Figure 1.4. The molecular structure of Nucleotides, DNA and RNA.

In addition, one or two additional phosphates can be inserted into the first phosphate group of a nucleoside molecule via a pyrophosphate linkage. The nucleosides with one phosphate group are called nucleoside monophosphates (NMPs), those with two and three phosphate groups are called nucleoside diphosphates (NDPs) and nucleoside triphosphates (NTPs) respectively. One of the most important nucleobases involved in these compounds is adenine which forms adenosine mono, di and triphosphate molecules (AMP, ADP, and ATP) (Figure 1.5). These molecules are well-known for their vital roles in many biological processes.

Figure 1.5. Adenosine phosphates.

One of the most important structural features of DNA is the specific pairing of nucleobases.
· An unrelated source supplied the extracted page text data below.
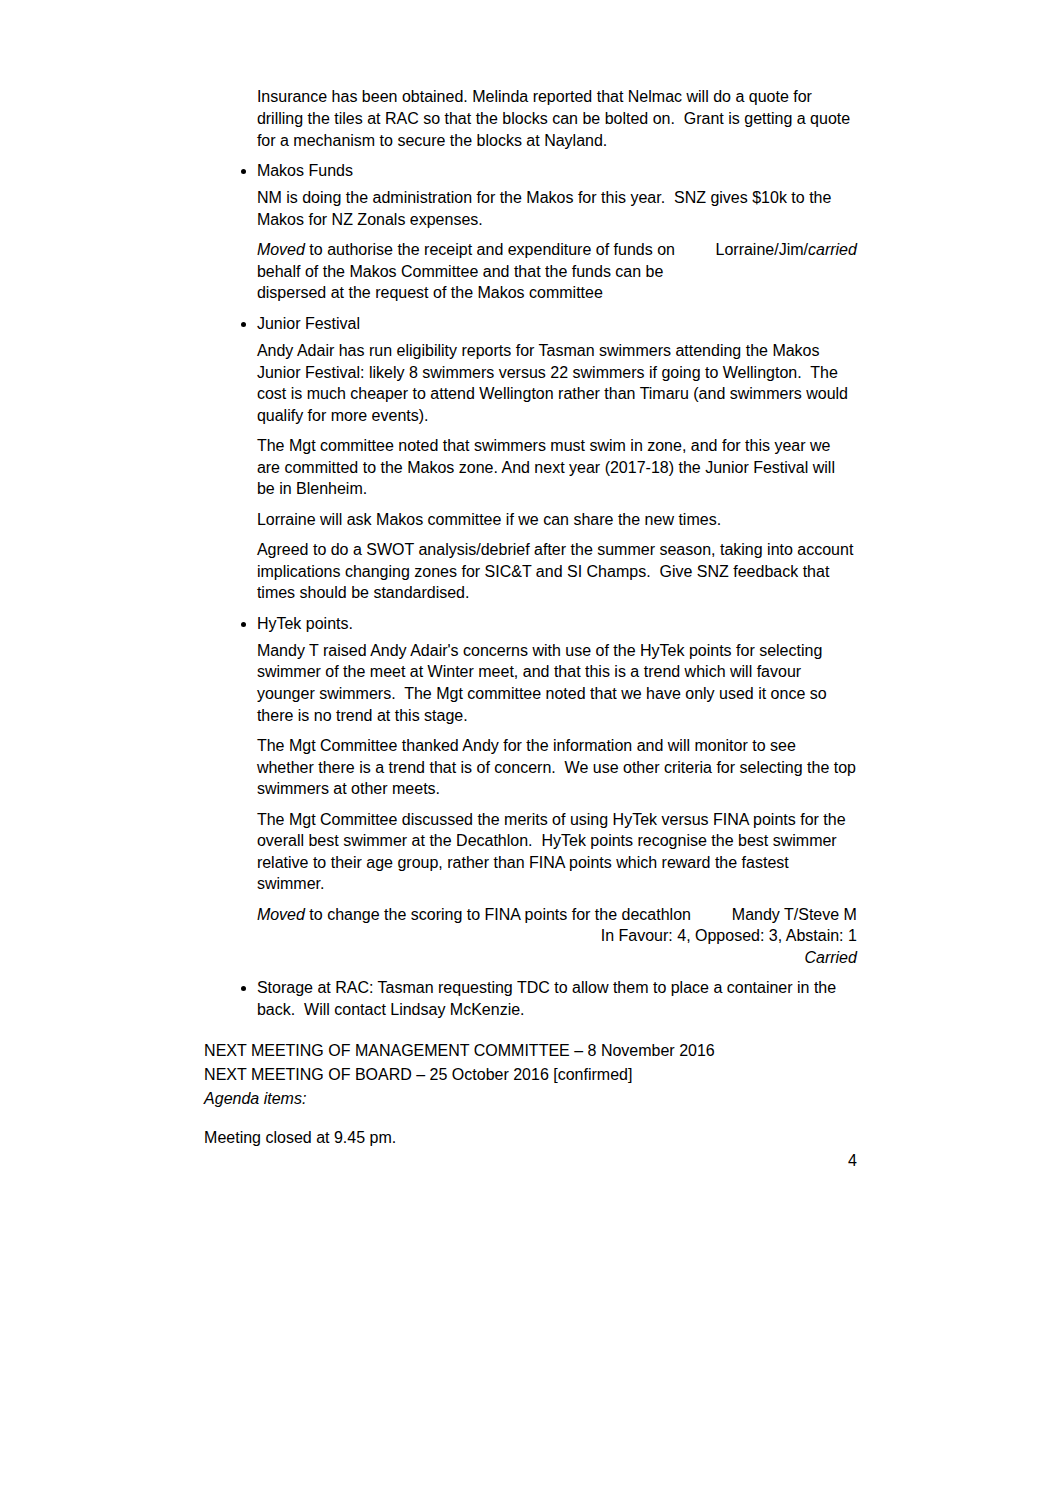Insurance has been obtained. Melinda reported that Nelmac will do a quote for drilling the tiles at RAC so that the blocks can be bolted on. Grant is getting a quote for a mechanism to secure the blocks at Nayland.
Makos Funds
NM is doing the administration for the Makos for this year. SNZ gives $10k to the Makos for NZ Zonals expenses.
Moved to authorise the receipt and expenditure of funds on behalf of the Makos Committee and that the funds can be dispersed at the request of the Makos committee
Lorraine/Jim/carried
Junior Festival
Andy Adair has run eligibility reports for Tasman swimmers attending the Makos Junior Festival: likely 8 swimmers versus 22 swimmers if going to Wellington. The cost is much cheaper to attend Wellington rather than Timaru (and swimmers would qualify for more events).
The Mgt committee noted that swimmers must swim in zone, and for this year we are committed to the Makos zone. And next year (2017-18) the Junior Festival will be in Blenheim.
Lorraine will ask Makos committee if we can share the new times.
Agreed to do a SWOT analysis/debrief after the summer season, taking into account implications changing zones for SIC&T and SI Champs. Give SNZ feedback that times should be standardised.
HyTek points.
Mandy T raised Andy Adair's concerns with use of the HyTek points for selecting swimmer of the meet at Winter meet, and that this is a trend which will favour younger swimmers. The Mgt committee noted that we have only used it once so there is no trend at this stage.
The Mgt Committee thanked Andy for the information and will monitor to see whether there is a trend that is of concern. We use other criteria for selecting the top swimmers at other meets.
The Mgt Committee discussed the merits of using HyTek versus FINA points for the overall best swimmer at the Decathlon. HyTek points recognise the best swimmer relative to their age group, rather than FINA points which reward the fastest swimmer.
Moved to change the scoring to FINA points for the decathlon
Mandy T/Steve M
In Favour: 4, Opposed: 3, Abstain: 1
Carried
Storage at RAC: Tasman requesting TDC to allow them to place a container in the back. Will contact Lindsay McKenzie.
NEXT MEETING OF MANAGEMENT COMMITTEE – 8 November 2016
NEXT MEETING OF BOARD – 25 October 2016 [confirmed]
Agenda items:
Meeting closed at 9.45 pm.
4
In a natural DNA, adenine always pairs with thymine and cytosine always pairs with guanine and vice versa. This base pairing is specific in DNA and during polymerase-mediated replication, it forms the basis of the genetic alphabet, ultimately leading to the basis of the genetic code.^{22, 23} However, the genetic alphabets and hence the information stored in them by no means should be restricted to only two base pairs. It became a logical thought among the scientific community that an expanded genetic alphabet could provide us a platform for the encoding of additional information which might be beneficial not only for various in vitro and in vivo applications but also for a variety of biotechnology applications. Toward the expansion of genetic alphabet, an unnatural third base pair can be formed between two identical unnatural nucleotides (self-pairs) or two different unnatural nucleotides (hetero pairs). The incorporation of such unnatural base pairs into DNA would expand the potential of DNA in terms of information and functions such as site-directed labeling of oligonucleotides and in vitro selections with oligonucleotides functionalized with diverse chemical structures.^24-26 Thus, the design and synthesis of unnatural base pairs is an interesting research area leading towards the expansion of genetic alphabet which would find widespread applications in biotechnology including the production of unnatural proteins and organisms.^27-29

Figure 1.6: Presentation of hydrogen bonding between the DNA bases.